Problem:
Please answer these questions using the court opinion below:
1. In what year was Grace M. Crouch granted a divorce from Ralph Crouch?
2. On what date was the case decided?
3. Who appeared for the petitioner?

Summary
In Crouch v. Easley, 119 W. Va. 208, 192 S.E. 690 (1937), this Court specified that in a divorce suit which does not involve minor children, maintenance or property rights, a decree of divorce a vinculo terminates the suit because the marital relation is the only subject before the court.
Summary of this case from Zikos v. ClarkOpinion
No. 8641
Submitted September 2, 1937.
Decided September 7, 1937.
KENNA, PRESIDENT, absent.
Original proceeding in prohibition by Ralph Crouch against the Honorable D.M. Easley, Judge, etc., to have prohibited enforcement of certain costs of appeal.
Petition dismissed.
Carl C. Sanders and Ned H. Ragland, for petitioner.
Clarence W. Meadows and W. H. McGinnis, for respondents.
This is an original proceeding in prohibition.
In 1932, Grace M. Crouch was granted a divorce a vinculo from petitioner, Ralph Crouch, and was given the custody of their minor child. In 1937, Ralph, upon petition and hearing in the circuit court which granted the divorce, was awarded the conditional custody of the child. Mrs. Crouch desiring to appeal from that award, the court ordered Ralph to pay the costs of the appeal, including her attorney's fee. In the instant proceeding, the petitioner seeks to have prohibited the enforcement of those payments.
The procedure in divorce suits in this state is largely statutory. Portions of the statutes applicable to this controversy follow: Code 48-2-13. "The court * * * may at any time after commencement of the suit and reasonable notice to the man make any order that may be proper to compel the man to pay any sum necessary for the maintenance of the woman, and to enable her to carry on or defend the suit in the trial court and on appeal should one be taken * * *." Code 48-2-15, as amended by Acts 1935, Chapter 35. "Upon decreeing a divorce, the court may make such further decree, as it shall deem expedient * * * concerning the * * * custody * * * of the minor children * * *; and the court may also from time to time afterward, on the petition of either of the parties * * * alter such decree concerning the * * * custody * * * of the children, and make a new decree concerning the same, as the circumstances of the parents and the benefit of the children may require."

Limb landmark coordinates
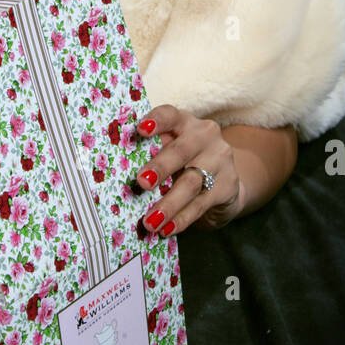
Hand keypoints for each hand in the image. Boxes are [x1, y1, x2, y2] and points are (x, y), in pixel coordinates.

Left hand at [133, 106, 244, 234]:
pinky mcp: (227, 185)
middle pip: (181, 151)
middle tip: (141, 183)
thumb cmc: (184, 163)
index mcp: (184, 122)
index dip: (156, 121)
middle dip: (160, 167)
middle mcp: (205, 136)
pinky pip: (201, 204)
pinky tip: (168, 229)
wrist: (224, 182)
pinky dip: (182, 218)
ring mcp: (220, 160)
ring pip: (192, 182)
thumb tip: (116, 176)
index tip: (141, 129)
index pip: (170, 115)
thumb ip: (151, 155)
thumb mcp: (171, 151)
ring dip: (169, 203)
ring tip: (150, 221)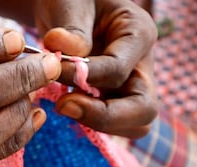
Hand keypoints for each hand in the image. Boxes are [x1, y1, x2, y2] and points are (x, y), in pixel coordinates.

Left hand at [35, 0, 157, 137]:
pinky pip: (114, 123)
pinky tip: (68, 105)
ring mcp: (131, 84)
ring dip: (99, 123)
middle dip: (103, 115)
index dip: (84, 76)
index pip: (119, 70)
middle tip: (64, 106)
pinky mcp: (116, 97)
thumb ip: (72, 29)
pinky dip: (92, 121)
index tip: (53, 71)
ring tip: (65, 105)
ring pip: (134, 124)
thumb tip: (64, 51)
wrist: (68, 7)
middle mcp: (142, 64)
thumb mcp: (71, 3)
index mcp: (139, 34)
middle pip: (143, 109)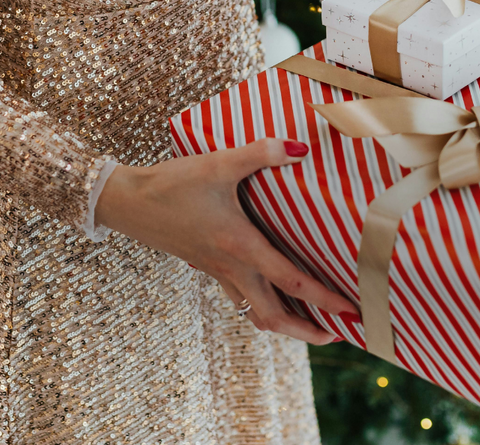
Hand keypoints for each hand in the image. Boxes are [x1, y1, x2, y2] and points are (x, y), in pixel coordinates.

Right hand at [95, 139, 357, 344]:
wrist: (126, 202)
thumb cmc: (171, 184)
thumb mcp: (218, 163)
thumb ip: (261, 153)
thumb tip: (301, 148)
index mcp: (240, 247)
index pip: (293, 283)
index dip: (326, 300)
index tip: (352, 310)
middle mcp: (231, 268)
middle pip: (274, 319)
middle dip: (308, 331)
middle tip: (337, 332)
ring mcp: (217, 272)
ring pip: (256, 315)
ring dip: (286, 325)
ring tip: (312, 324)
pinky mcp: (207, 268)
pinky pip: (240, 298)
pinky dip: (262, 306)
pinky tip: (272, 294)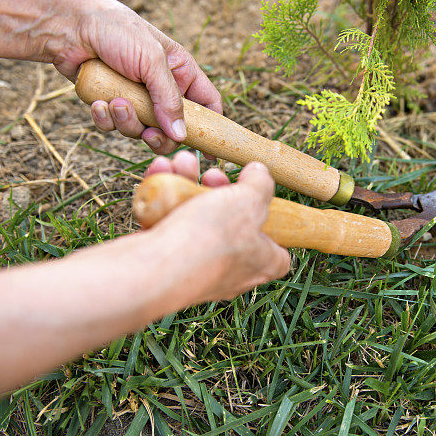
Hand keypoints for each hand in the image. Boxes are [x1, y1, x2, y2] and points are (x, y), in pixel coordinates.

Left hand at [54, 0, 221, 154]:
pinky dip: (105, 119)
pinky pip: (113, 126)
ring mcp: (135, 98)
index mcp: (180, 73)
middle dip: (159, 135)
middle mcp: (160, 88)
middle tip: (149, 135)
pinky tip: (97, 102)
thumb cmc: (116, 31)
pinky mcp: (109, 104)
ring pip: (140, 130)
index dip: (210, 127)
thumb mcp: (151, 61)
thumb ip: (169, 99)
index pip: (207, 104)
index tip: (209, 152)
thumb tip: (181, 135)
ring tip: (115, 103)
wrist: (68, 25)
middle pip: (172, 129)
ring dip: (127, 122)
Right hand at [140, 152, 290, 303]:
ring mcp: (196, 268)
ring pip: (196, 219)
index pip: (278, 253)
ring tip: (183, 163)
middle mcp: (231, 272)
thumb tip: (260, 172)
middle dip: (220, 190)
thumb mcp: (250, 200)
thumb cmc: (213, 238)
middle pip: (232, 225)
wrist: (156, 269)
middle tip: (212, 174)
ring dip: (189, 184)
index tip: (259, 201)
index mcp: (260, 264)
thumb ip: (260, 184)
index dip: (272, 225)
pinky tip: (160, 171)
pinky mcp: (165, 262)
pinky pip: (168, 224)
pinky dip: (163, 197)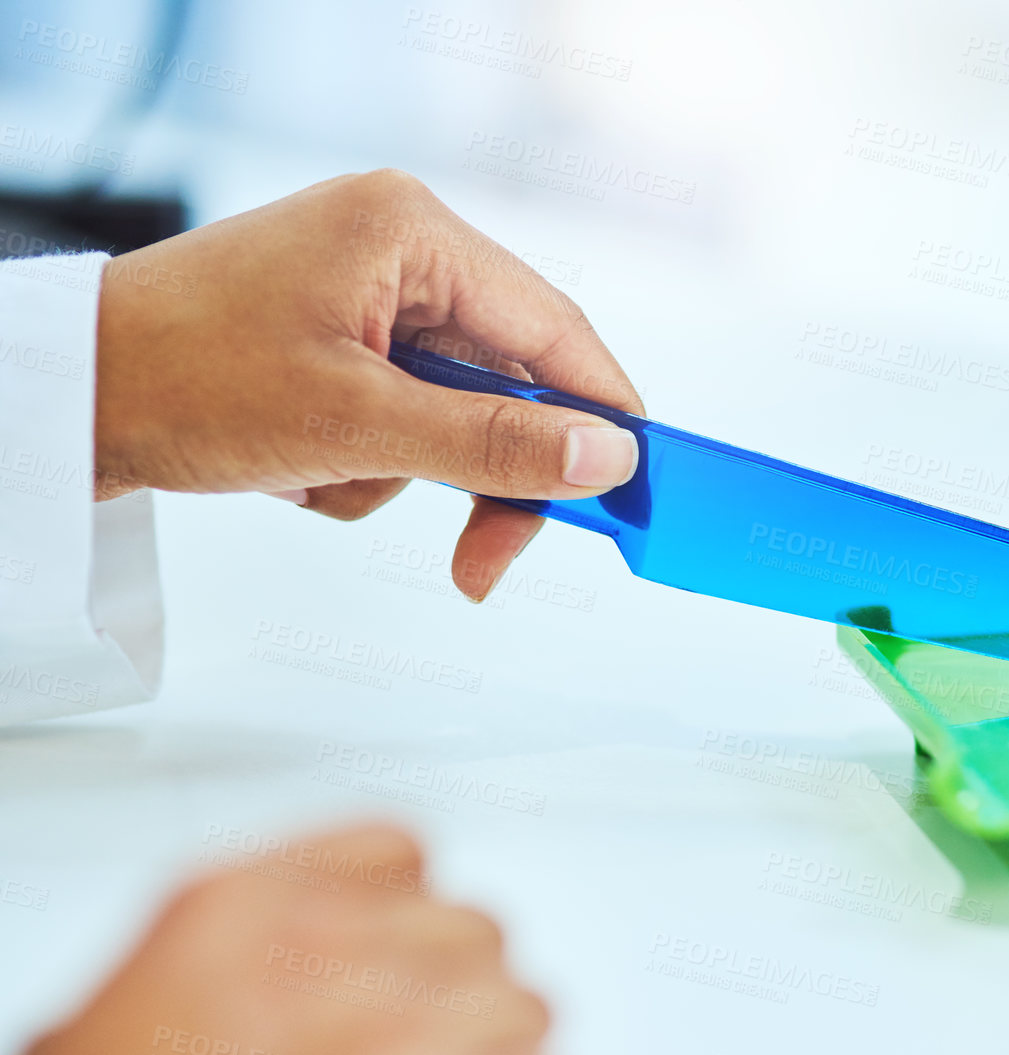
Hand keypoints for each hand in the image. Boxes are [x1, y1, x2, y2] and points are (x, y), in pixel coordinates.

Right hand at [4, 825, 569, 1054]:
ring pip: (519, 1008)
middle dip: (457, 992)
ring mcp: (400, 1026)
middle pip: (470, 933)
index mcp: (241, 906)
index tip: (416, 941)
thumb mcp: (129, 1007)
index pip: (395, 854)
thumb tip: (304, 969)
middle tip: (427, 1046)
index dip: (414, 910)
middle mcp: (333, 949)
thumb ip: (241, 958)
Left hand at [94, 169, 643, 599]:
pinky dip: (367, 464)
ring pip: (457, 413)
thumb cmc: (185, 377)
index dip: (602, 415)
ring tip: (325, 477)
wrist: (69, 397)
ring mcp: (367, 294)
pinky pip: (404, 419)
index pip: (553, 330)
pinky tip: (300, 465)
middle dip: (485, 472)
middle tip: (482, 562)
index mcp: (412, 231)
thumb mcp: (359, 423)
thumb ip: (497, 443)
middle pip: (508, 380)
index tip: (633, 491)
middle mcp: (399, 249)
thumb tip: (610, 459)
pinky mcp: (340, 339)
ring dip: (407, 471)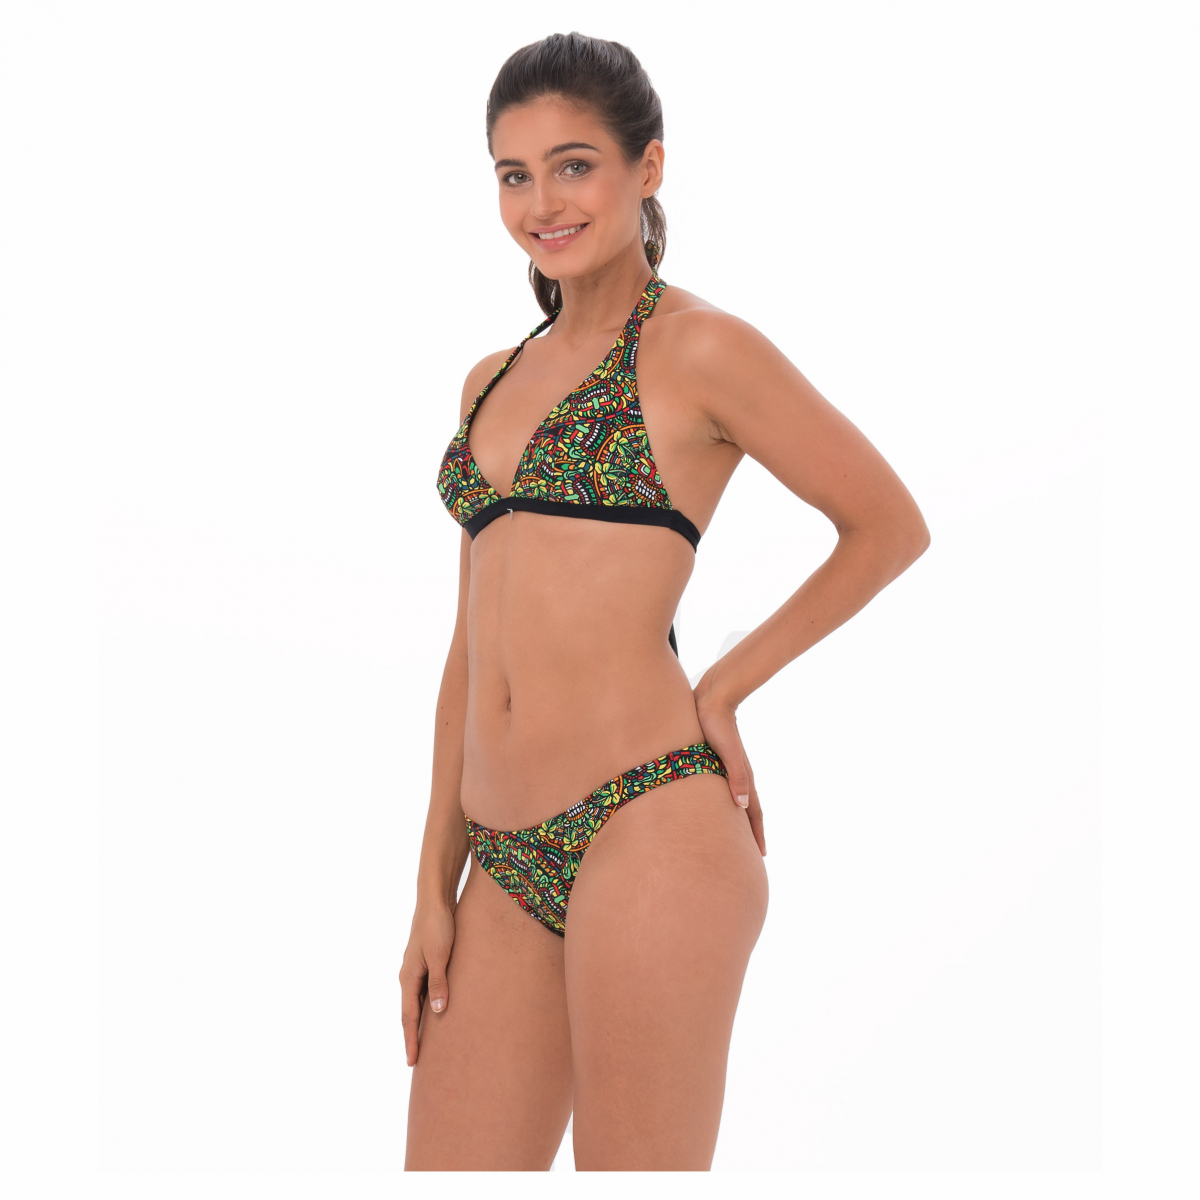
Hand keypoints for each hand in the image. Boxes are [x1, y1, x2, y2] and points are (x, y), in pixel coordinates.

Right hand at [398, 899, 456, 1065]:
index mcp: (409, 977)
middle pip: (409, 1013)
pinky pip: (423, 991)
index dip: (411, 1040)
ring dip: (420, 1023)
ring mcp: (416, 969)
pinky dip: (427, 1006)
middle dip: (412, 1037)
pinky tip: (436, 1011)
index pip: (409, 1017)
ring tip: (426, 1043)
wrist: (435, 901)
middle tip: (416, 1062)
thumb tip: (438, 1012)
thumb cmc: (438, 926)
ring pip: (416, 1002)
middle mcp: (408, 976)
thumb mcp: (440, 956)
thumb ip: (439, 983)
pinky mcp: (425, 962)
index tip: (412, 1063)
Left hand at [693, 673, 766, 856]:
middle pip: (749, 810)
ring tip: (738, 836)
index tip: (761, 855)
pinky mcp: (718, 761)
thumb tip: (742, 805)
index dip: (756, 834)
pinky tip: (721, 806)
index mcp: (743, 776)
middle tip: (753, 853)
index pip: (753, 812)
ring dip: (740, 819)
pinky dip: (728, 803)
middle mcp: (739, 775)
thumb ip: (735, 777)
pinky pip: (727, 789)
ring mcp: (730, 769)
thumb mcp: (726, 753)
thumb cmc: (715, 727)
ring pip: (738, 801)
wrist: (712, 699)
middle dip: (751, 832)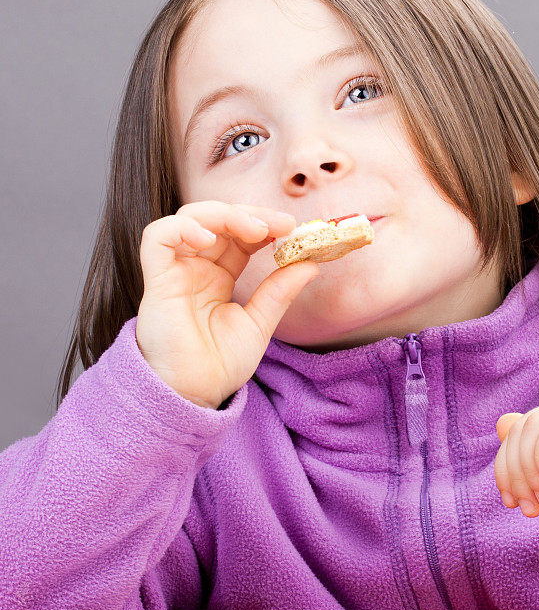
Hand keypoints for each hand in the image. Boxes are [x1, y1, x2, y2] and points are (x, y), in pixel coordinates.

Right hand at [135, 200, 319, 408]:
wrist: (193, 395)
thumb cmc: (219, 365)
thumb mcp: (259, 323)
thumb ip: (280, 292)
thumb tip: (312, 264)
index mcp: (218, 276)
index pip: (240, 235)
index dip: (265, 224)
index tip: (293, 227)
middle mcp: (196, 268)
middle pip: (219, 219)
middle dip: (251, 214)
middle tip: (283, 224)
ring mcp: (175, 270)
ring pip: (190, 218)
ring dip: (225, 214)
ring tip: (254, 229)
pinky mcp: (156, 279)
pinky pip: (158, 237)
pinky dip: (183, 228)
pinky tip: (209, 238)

Solution to this task:
1. 1932
2. September 7, 1937
3. Carl C. Sanders and Ned H. Ragland